A tale obbligo sembra fare eccezione la sentenza che applica la pena concordata tra le parti, cioè tra l’imputato e il pubblico ministero, in quel procedimento speciale comunemente chiamato patteggiamento.

L’eccezione non è espressamente prevista dalla Legge, ma è ricavabile in via interpretativa dalla giurisprudenza, ovvero dalle decisioni dei Giudici (prevalentemente della Corte di Cassazione il c.d. “Giudice delle Leggi” poichè deputato al controllo della corretta applicazione delle norme di Legge effettuata dai Giudici di grado inferiore).

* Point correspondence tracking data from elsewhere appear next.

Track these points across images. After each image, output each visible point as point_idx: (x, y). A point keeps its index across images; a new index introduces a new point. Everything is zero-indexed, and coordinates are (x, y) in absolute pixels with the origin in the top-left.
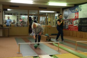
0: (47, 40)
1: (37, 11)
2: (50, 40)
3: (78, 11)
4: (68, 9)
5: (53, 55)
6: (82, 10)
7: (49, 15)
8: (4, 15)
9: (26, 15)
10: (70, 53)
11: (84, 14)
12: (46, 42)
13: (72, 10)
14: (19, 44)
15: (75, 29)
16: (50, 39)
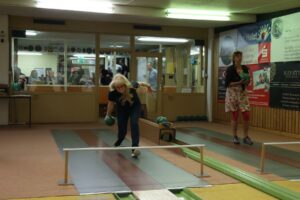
0: (161, 137)
1: (129, 38)
2: (172, 139)
3: (269, 39)
4: (236, 30)
5: (181, 190)
6: (284, 34)
7: (168, 51)
8: (13, 53)
9: (89, 51)
10: (243, 181)
11: (291, 47)
12: (159, 144)
13: (248, 36)
14: (67, 152)
15: (260, 99)
16: (171, 136)
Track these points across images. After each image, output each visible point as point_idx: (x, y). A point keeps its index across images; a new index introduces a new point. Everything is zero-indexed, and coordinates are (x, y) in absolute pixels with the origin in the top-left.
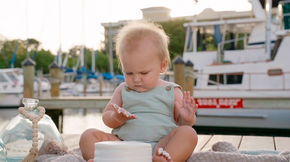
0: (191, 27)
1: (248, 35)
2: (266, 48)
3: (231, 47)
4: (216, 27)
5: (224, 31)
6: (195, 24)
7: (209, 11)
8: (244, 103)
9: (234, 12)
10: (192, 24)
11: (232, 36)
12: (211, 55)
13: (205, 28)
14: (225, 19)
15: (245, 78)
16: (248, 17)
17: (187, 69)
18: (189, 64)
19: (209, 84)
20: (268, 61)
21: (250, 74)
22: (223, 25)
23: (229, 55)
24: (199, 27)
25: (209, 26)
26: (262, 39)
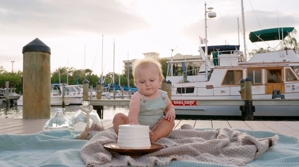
0: (170, 63)
1: (199, 68)
2: (206, 74)
3: (191, 74)
4: (182, 63)
5: (187, 65)
6: (172, 61)
7: (178, 55)
8: (197, 103)
9: (191, 56)
11: (191, 68)
12: (180, 78)
13: (177, 64)
14: (187, 59)
15: (195, 90)
16: (199, 59)
17: (168, 85)
18: (169, 82)
20: (207, 81)
21: (197, 88)
22: (187, 62)
23: (189, 78)
24: (174, 63)
25: (179, 63)
26: (204, 70)
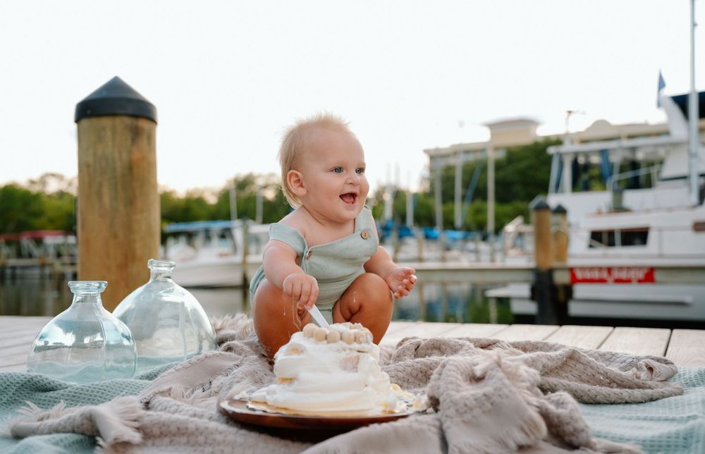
0: (561, 155)
1: (661, 162)
2: (689, 185)
3: (635, 184)
4: (603, 153)
5: (616, 159)
6: (567, 148)
7: (601, 124)
9: (646, 125)
10: (563, 149)
11: (634, 165)
12: (601, 198)
13: (587, 154)
14: (631, 137)
15: (652, 236)
16: (658, 134)
17: (553, 219)
18: (561, 211)
19: (591, 246)
20: (694, 207)
21: (660, 230)
22: (614, 150)
23: (632, 198)
24: (576, 155)
25: (594, 152)
26: (682, 171)
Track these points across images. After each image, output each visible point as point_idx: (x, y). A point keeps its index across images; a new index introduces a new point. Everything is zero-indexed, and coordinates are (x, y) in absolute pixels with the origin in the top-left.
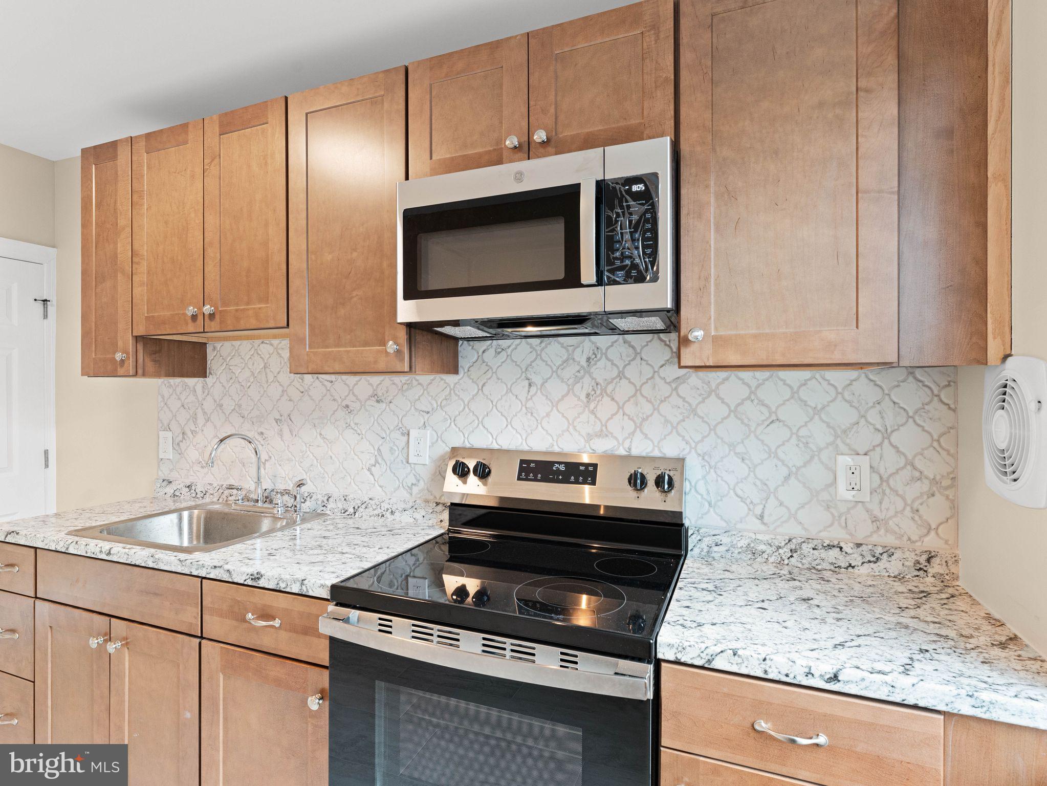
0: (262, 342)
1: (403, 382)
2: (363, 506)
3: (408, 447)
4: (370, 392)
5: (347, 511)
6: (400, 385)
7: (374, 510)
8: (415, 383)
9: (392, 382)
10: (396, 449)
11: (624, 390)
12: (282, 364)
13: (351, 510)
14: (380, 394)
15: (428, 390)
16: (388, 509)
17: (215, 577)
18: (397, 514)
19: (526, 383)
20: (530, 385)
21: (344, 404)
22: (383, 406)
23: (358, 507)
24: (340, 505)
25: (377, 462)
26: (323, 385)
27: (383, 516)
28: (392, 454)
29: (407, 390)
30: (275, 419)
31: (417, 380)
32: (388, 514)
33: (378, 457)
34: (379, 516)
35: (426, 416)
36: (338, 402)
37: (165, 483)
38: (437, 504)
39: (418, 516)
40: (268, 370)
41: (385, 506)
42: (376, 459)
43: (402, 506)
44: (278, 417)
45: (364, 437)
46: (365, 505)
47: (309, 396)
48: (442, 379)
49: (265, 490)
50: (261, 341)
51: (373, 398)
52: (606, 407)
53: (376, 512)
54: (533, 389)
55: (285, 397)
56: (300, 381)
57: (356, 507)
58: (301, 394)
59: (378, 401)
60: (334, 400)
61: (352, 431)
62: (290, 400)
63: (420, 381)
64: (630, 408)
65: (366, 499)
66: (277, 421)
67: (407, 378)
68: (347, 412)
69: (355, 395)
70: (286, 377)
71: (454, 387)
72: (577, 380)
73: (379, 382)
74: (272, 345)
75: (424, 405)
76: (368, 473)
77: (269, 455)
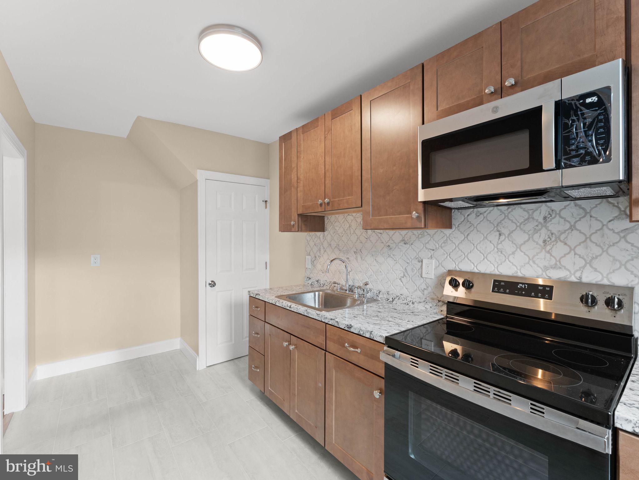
0: (348, 215)
1: (419, 233)
2: (397, 298)
3: (422, 269)
4: (401, 239)
5: (389, 299)
6: (417, 235)
7: (403, 300)
8: (426, 234)
9: (412, 233)
10: (415, 269)
11: (574, 238)
12: (357, 225)
13: (391, 300)
14: (406, 239)
15: (434, 237)
16: (410, 301)
17: (331, 324)
18: (416, 304)
19: (497, 233)
20: (500, 235)
21: (387, 245)
22: (408, 246)
23: (395, 298)
24: (385, 296)
25: (404, 275)
26: (377, 235)
27: (408, 304)
28: (413, 272)
29: (421, 237)
30: (354, 251)
31: (427, 232)
32: (411, 304)
33: (405, 272)
34: (406, 304)
35: (432, 252)
36: (384, 244)
37: (308, 279)
38: (439, 301)
39: (428, 306)
40: (351, 228)
41: (409, 299)
42: (404, 274)
43: (418, 300)
44: (355, 250)
45: (397, 262)
46: (398, 297)
47: (370, 241)
48: (442, 232)
49: (350, 285)
50: (347, 214)
51: (402, 242)
52: (559, 249)
53: (404, 302)
54: (502, 237)
55: (359, 241)
56: (366, 233)
57: (394, 298)
58: (367, 240)
59: (405, 244)
60: (382, 243)
61: (391, 258)
62: (361, 243)
63: (429, 233)
64: (579, 250)
65: (399, 294)
66: (355, 252)
67: (421, 231)
68: (389, 249)
69: (393, 240)
70: (359, 231)
71: (449, 236)
72: (536, 231)
73: (405, 233)
74: (353, 216)
75: (431, 246)
76: (400, 281)
77: (352, 269)
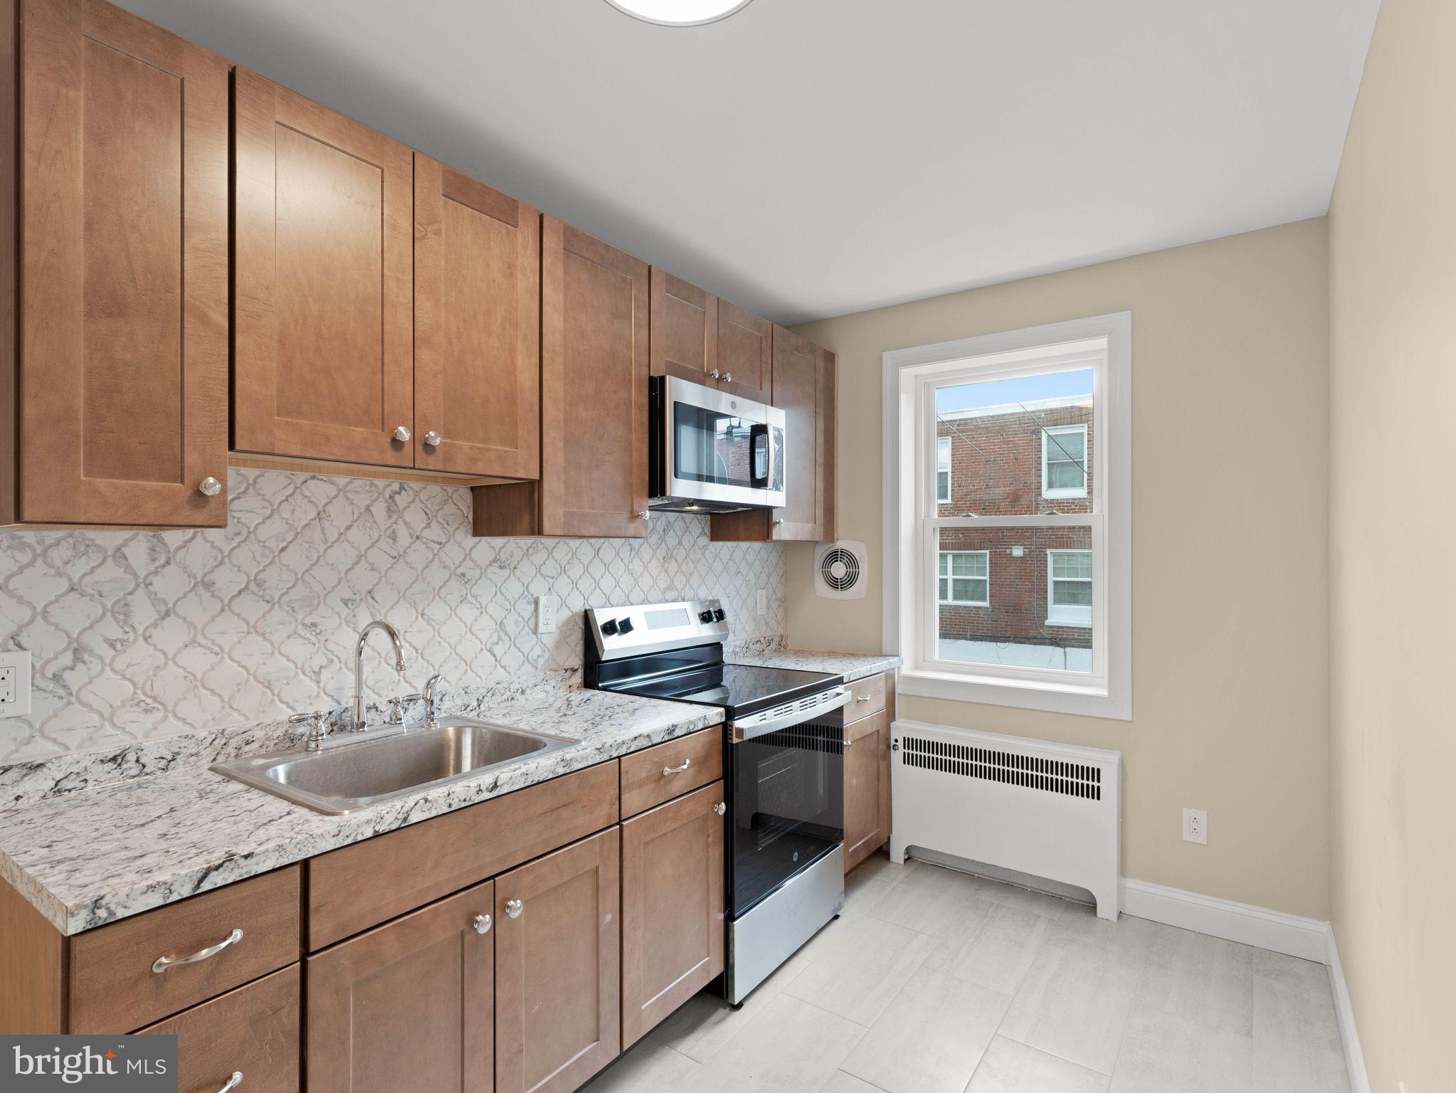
0: (313, 478)
1: (529, 545)
2: (489, 694)
3: (537, 617)
4: (492, 557)
5: (468, 706)
6: (525, 548)
7: (503, 695)
8: (540, 547)
9: (516, 546)
10: (522, 621)
11: (681, 553)
12: (356, 516)
13: (475, 703)
14: (503, 558)
15: (554, 554)
16: (518, 690)
18: (528, 692)
19: (628, 548)
20: (631, 550)
21: (459, 571)
22: (506, 572)
23: (483, 698)
24: (459, 702)
25: (500, 638)
26: (427, 547)
27: (513, 699)
28: (517, 627)
29: (532, 555)
30: (342, 599)
31: (543, 544)
32: (518, 695)
33: (501, 632)
34: (508, 700)
35: (551, 581)
36: (450, 570)
38: (566, 670)
39: (549, 688)
40: (327, 524)
41: (515, 686)
42: (498, 637)
43: (531, 683)
44: (348, 595)
45: (484, 611)
46: (491, 692)
47: (407, 563)
48: (565, 543)
49: (330, 713)
50: (308, 475)
51: (495, 564)
52: (673, 566)
53: (505, 697)
54: (633, 552)
55: (363, 564)
56: (391, 541)
57: (481, 698)
58: (393, 561)
59: (501, 568)
60: (445, 567)
61: (469, 604)
62: (373, 569)
63: (545, 545)
64: (684, 568)
65: (492, 685)
66: (345, 602)
67: (531, 541)
68: (463, 582)
69: (473, 561)
71: (576, 551)
72: (659, 546)
73: (501, 545)
74: (333, 483)
75: (550, 569)
76: (488, 654)
77: (331, 656)
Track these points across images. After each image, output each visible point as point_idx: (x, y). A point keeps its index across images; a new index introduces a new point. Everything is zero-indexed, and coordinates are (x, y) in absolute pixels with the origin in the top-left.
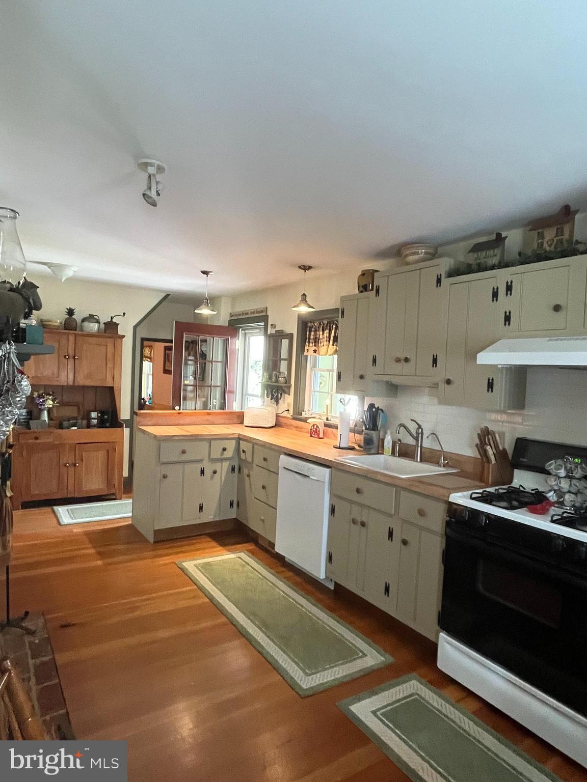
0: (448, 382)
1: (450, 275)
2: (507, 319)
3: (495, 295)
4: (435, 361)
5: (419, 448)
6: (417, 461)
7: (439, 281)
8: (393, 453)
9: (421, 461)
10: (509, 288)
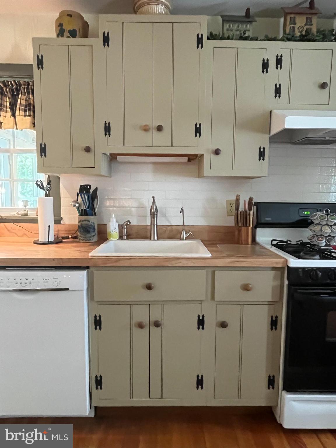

Con una recente sentenza (Cass. 1731/2012) i giudici al vertice della gerarchia giurisdizionale (la Corte di Cassazione, appunto) hanno ricordato come in sede di patteggiamento tutte le statuizioni concordate tra le parti e recepite in sentenza, purché non illegittime, costituiscono la manifestazione di un potere dispositivo sul punto riconosciuto alle parti.

Il giudice può ratificare l’accordo oppure negarlo, ma non proporne uno diverso.

E quell’accordo non può essere rimesso in discussione attraverso un ricorso in Cassazione dalle stesse parti che vi hanno partecipato.

Non solo.

È logico che la parte che abbia aderito ad un accordo non possa lamentarsi del difetto o del vizio di motivazione, perché proponendo un accordo già concluso con il suo contraddittore (di solito è l’imputato che propone al pubblico ministero un accordo sull’entità e il tipo di pena) implicitamente esonera il giudice – a cui l’accordo è sottoposto per la “ratifica”– dal dover rendere conto di quegli aspetti che, invece, sono importanti quando il giudice deve decidere nel merito riguardo la colpevolezza o meno dell’imputato.